Hyères, 1986. Aux origines du Festival de mode
Dans le cadre du 38e Festival international de mode, la villa Noailles est heureuse de présenter une sélection d’archives inédites du premier Salon des jeunes créateurs de mode. Cette présentation retrace les origines d’une manifestation unique, qui promeut depuis près de quarante ans les talents émergents dans les domaines de la mode et de l’accessoire, et depuis 1997 de la photographie.
L’aventure débute à la fin de l’année 1985. Au Park Hotel à Hyères, Jean-Pierre Blanc réunit ses amis Anne-Sophie Dozoul, Valérie Dodard, Roberto Tendel, Caroline Bonnet, Thierry Herbane, Natacha Ciavaldini et Nicole Lacroix pour créer une manifestation d’ampleur centrée sur la jeune génération de stylistes. Porté par l’émulation créative de la décennie 1980, le groupe souhaite « promouvoir les idées novatrices » en réunissant professionnels du milieu de la mode et jeunes talents. C’est dans cette perspective que naît le Salon des jeunes créateurs de mode. Cherchant à promouvoir leur projet, et déterminés à faire d’Hyères une annexe de la capitale de la mode, la jeune assemblée sollicite plusieurs grands créateurs de l’époque, d’Hubert de Givenchy à Thierry Mugler, en passant par Jean-Paul Gaultier et Claude Montana.
Arlette Decock, fondatrice de la marque Chacok et figure incontournable de la mode sur la Côte d’Azur, préside le premier jury aux côtés du styliste Philippe Salvet. Ils sont rejoints par Ray Marjory, créateur de mode, Martine Grandval, présidente du Syndicat national des stylistes industriels, et Françoise Chassagnac, présidente du Fashion-Group. Durant quatre jours, Hyères vit au rythme du premier Salon. Les mannequins traversent l’avenue Gambetta pour se rendre aux défilés, et les finalistes prennent la pose près des monuments ou sous les palmiers, éveillant la curiosité des passants. Nourris de cette effervescence collective, et dans une bonhomie décomplexée, les finalistes présentent leur collection sous les voûtes de l’ancienne église anglicane à Hyères où se tiennent les défilés. Le soir du 24 mai 1986, Jean-Pascal Dothilien devient le premier lauréat de l’histoire du festival, remarqué pour la simplicité formelle de sa collection, la qualité d’exécution des coupes et la singularité des volumes. Vincent Jerome Smith remporte le 2e Prix, et le duo niçois Jack Gomme celui de l’humour. Largement couvert par la presse, le succès de cette première édition est unanime. Tous soulignent l’originalité du projet, l’énergie des collaborateurs et l’œil exigeant de Jean-Pierre Blanc.
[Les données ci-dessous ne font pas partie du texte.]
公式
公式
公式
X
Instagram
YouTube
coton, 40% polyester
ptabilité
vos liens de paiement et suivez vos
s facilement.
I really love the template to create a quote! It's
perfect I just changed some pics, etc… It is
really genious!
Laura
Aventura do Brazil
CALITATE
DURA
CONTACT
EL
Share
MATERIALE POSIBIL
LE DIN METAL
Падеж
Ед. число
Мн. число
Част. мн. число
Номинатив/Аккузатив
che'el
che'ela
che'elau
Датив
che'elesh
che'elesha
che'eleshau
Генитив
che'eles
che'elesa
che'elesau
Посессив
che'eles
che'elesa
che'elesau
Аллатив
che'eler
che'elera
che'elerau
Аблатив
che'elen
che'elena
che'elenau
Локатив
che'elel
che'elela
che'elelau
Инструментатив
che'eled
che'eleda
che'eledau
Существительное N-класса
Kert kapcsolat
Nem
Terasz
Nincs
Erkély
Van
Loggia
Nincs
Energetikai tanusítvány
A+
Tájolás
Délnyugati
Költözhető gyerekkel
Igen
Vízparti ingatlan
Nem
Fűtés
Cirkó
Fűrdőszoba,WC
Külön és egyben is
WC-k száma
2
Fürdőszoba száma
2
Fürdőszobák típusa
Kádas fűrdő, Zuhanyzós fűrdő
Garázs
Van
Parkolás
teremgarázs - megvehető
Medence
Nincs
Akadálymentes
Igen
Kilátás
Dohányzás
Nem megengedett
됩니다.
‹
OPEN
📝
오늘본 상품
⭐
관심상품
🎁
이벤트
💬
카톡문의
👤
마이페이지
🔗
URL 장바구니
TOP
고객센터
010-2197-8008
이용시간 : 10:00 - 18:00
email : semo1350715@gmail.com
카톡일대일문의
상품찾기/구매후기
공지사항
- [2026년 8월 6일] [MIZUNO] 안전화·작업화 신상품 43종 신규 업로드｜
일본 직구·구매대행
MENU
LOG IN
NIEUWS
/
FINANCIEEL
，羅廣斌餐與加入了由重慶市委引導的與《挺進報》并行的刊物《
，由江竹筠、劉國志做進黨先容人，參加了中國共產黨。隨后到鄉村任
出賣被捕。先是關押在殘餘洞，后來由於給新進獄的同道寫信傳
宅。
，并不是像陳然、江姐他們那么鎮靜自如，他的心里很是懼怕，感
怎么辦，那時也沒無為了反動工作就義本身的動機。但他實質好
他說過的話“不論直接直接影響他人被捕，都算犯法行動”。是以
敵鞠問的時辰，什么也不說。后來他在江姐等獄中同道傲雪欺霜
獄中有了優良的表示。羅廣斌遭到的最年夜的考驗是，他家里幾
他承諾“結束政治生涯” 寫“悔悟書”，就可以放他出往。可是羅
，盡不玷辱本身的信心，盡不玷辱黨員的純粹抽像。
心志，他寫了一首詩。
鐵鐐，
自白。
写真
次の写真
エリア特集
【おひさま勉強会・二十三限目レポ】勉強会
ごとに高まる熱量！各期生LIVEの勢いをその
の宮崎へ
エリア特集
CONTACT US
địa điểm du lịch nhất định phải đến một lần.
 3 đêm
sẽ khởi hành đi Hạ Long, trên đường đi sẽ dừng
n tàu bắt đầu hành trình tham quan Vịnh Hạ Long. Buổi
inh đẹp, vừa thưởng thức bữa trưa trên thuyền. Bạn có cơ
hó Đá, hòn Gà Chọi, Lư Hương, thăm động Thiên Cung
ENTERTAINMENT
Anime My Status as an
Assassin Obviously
Cette sélection d’archives raconte ainsi les prémices d’un projet, qui n’a eu de cesse d’évoluer et de grandir depuis 38 ans. Elle est aussi le miroir d’une collection méconnue, riche de quelque 20 000 archives documentaires constituées depuis 1986. C’est en 1996 que le Festival mêle son destin à celui de la villa Noailles – alors en restauration –, en faisant d’elle le lieu de présentation des défilés. En 1990, une première exposition y fut organisée par Jean-Pierre Blanc. Depuis 1993, le Festival enrichit ses collections documentaires en conservant, chaque année, une partie des tenues présentées par les lauréats. Plus de 300 looks ont ainsi rejoint les archives du Festival pour former un ensemble d’une grande diversité. Comme un livre ouvert sur la jeune création, les collections mode et les archives relatent conjointement les débuts d’innombrables stylistes, créateurs de mode et photographes. Cette collection unique est conservée à la villa Romaine dans le centre-ville d’Hyères ; la villa Noailles souhaite à terme la mettre à disposition de chercheurs, étudiants en mode, stylistes ou spécialistes, pour œuvrer à la valorisation de cet ensemble.
En 2003, en accord avec la ville d’Hyères, la création du centre d’art scellait l’alliance entre le Festival de mode et la villa Noailles, en devenant un jalon essentiel de sa programmation. Deux décennies plus tard, à l’approche de son quarantième anniversaire, cet événement à Hyères est la première manifestation de mode, sous la forme d’un festival, consacrée à la jeune création dans le monde.